Alkolik Olma ve Sarhoşluk Haram-2

Konuya kaldığım yerden devam ediyorum. Bektaşilikte söylenen “İçki, içebilene helâl, içemeyene haramdır” deyişi de bu anlamdadır. Bu konuda peygamberin eşi Hz. Ayşe şu sözü rivayet etmiştir; “Biz Resulullah için sabahleyin tuluk içerisine nebiz kurardık, efendimiz onu akşamleyin içerdi, akşamdan kurardık sabahleyin içerdi.” Hz. Ayşe devamla der ki: “Biz su kabını, biri sabah, biri akşam olmak […]
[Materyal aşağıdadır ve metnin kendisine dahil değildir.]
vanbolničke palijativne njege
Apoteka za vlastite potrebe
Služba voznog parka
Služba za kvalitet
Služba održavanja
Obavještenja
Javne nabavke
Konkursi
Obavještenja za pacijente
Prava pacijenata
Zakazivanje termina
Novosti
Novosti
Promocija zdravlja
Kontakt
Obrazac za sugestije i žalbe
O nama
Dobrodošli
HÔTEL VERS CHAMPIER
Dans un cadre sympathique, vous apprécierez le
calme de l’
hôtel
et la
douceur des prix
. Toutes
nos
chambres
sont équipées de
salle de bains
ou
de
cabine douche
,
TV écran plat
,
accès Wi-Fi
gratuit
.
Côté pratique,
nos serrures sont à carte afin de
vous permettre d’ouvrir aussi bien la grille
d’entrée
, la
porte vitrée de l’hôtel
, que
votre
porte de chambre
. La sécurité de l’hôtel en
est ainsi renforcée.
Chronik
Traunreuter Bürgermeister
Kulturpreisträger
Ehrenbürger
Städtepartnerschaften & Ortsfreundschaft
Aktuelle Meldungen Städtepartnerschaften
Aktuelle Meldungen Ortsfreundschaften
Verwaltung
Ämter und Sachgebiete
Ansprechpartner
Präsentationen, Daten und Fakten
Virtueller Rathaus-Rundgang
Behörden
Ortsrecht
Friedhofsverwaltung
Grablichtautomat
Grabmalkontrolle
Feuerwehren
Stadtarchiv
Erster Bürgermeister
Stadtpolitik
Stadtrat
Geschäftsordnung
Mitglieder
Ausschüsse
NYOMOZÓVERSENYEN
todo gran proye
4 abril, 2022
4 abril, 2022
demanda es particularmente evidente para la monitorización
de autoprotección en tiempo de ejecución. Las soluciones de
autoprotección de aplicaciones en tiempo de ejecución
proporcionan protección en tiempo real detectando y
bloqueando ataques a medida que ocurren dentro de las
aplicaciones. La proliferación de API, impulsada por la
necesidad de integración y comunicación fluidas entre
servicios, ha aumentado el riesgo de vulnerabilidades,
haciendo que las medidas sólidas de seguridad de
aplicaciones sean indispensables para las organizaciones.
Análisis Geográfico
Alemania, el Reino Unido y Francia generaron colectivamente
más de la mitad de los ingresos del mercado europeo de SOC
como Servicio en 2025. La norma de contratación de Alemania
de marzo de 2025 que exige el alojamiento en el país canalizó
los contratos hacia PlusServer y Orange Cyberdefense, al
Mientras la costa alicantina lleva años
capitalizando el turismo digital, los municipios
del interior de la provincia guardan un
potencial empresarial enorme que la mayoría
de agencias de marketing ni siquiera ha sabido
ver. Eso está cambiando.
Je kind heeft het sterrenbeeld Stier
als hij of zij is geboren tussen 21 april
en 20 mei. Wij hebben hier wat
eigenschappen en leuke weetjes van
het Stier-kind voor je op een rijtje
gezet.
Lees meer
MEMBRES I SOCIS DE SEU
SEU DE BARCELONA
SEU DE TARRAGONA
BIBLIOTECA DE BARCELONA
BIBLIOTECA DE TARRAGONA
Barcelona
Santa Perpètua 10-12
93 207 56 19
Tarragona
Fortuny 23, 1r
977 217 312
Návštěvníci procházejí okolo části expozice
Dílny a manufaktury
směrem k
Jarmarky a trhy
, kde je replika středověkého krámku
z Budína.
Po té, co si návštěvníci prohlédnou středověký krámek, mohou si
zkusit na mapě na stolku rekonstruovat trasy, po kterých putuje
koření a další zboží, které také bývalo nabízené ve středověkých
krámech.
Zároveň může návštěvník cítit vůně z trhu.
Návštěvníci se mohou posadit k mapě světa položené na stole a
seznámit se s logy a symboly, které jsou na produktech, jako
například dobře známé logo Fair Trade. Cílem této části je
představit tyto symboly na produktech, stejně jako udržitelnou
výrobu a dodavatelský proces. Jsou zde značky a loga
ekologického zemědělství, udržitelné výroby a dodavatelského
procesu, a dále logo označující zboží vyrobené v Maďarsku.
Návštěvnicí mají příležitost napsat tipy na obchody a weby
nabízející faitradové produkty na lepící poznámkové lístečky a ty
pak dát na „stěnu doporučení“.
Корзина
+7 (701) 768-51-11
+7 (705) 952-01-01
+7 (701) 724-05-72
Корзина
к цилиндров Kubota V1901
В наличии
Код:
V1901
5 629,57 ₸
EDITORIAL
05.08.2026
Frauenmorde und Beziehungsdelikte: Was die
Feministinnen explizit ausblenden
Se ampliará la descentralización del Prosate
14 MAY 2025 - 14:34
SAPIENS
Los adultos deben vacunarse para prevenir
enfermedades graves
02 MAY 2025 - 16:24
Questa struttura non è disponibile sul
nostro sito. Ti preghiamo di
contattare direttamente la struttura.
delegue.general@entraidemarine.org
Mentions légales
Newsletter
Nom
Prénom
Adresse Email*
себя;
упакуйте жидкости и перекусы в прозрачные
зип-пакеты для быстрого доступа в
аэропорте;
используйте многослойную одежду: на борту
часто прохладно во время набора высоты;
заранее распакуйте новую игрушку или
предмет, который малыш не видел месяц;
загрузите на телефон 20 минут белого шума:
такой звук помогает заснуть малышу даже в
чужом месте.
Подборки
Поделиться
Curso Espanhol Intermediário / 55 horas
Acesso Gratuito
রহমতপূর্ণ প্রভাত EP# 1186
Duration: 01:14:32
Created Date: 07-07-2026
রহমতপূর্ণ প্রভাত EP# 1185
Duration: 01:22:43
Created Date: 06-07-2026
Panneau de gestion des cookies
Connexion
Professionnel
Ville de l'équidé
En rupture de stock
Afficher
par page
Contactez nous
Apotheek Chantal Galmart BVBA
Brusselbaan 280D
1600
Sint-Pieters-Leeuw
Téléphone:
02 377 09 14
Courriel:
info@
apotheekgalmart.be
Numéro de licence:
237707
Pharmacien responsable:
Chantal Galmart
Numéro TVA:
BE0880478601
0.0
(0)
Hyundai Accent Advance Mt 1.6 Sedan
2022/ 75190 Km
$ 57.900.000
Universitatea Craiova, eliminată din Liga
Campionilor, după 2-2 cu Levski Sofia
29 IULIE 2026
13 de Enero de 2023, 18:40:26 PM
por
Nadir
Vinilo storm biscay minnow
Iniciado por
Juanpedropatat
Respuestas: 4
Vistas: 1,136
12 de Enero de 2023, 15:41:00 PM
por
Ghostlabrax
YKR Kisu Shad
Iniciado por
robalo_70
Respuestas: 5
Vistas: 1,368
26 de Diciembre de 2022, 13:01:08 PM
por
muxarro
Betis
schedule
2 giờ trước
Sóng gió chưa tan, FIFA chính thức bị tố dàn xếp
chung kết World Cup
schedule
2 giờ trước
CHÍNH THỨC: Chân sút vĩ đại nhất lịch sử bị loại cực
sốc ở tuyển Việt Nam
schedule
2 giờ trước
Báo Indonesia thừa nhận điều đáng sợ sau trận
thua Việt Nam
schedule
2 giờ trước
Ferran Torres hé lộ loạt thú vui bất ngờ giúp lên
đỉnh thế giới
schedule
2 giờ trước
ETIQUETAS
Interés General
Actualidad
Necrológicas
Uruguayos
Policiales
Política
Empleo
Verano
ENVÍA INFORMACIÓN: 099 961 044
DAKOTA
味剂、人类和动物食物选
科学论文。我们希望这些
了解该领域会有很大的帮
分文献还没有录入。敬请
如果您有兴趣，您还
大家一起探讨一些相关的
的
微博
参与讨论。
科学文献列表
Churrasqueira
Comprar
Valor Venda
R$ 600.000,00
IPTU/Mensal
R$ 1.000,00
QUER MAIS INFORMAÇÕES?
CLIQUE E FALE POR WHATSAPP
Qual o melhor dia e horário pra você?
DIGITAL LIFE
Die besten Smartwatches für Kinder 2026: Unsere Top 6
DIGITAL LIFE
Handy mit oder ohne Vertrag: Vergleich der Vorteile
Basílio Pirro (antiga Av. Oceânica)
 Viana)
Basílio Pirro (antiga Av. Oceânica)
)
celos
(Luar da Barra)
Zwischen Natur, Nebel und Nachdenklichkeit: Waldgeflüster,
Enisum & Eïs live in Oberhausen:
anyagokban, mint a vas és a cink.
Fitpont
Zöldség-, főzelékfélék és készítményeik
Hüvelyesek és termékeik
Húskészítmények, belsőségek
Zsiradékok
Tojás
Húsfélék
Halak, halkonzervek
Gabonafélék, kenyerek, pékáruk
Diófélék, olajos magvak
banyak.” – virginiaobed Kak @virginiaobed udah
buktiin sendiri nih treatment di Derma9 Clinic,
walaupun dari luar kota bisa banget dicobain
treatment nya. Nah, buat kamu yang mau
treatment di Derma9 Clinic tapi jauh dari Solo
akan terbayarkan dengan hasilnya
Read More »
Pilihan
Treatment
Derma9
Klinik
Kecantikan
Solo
Konuya kaldığım yerden devam ediyorum.

Bektaşilikte söylenen “İçki, içebilene helâl, içemeyene haramdır” deyişi de bu anlamdadır. Bu konuda peygamberin eşi Hz. Ayşe şu sözü rivayet etmiştir;

“Biz Resulullah için sabahleyin tuluk içerisine nebiz kurardık, efendimiz onu akşamleyin içerdi, akşamdan kurardık sabahleyin içerdi.” Hz. Ayşe devamla der ki: “Biz su kabını, biri sabah, biri akşam olmak üzere günde iki kere yıkardık.” Ayşe-Kütubu Sitte-2281

Aynı şekilde, oyalanmak ve sadece zevk için ve zaman geçirmek niyetiyle oyun oynamak da kumara dönmemek üzere irade terbiyesi ve sınav amaçlı olmaktadır. Tamamen yasaklama ise, işte bu sınav aracı oluş yöntemini kullanmayı engellemek oluyor. Hâlbuki Kur’an, zorlamayı değil, özgür iradeyi ve sorumluluk alma kararını insana bırakmaktadır. Ve buna dayanarak da ilâhî idareciler, insanın özgür iradesine ambargo koymamakta, sadece izlemekte ve mahşer hesaplaşmasında belge olsun diye düşünceleri ve yapılanları kaydetmektedirler. Çünkü temel prensibin “gerek vücudun sağlıklılığına, gerekse keseye zarar vermemek” olduğu Bakara-172. ayette açıkça vurgulanmıştır.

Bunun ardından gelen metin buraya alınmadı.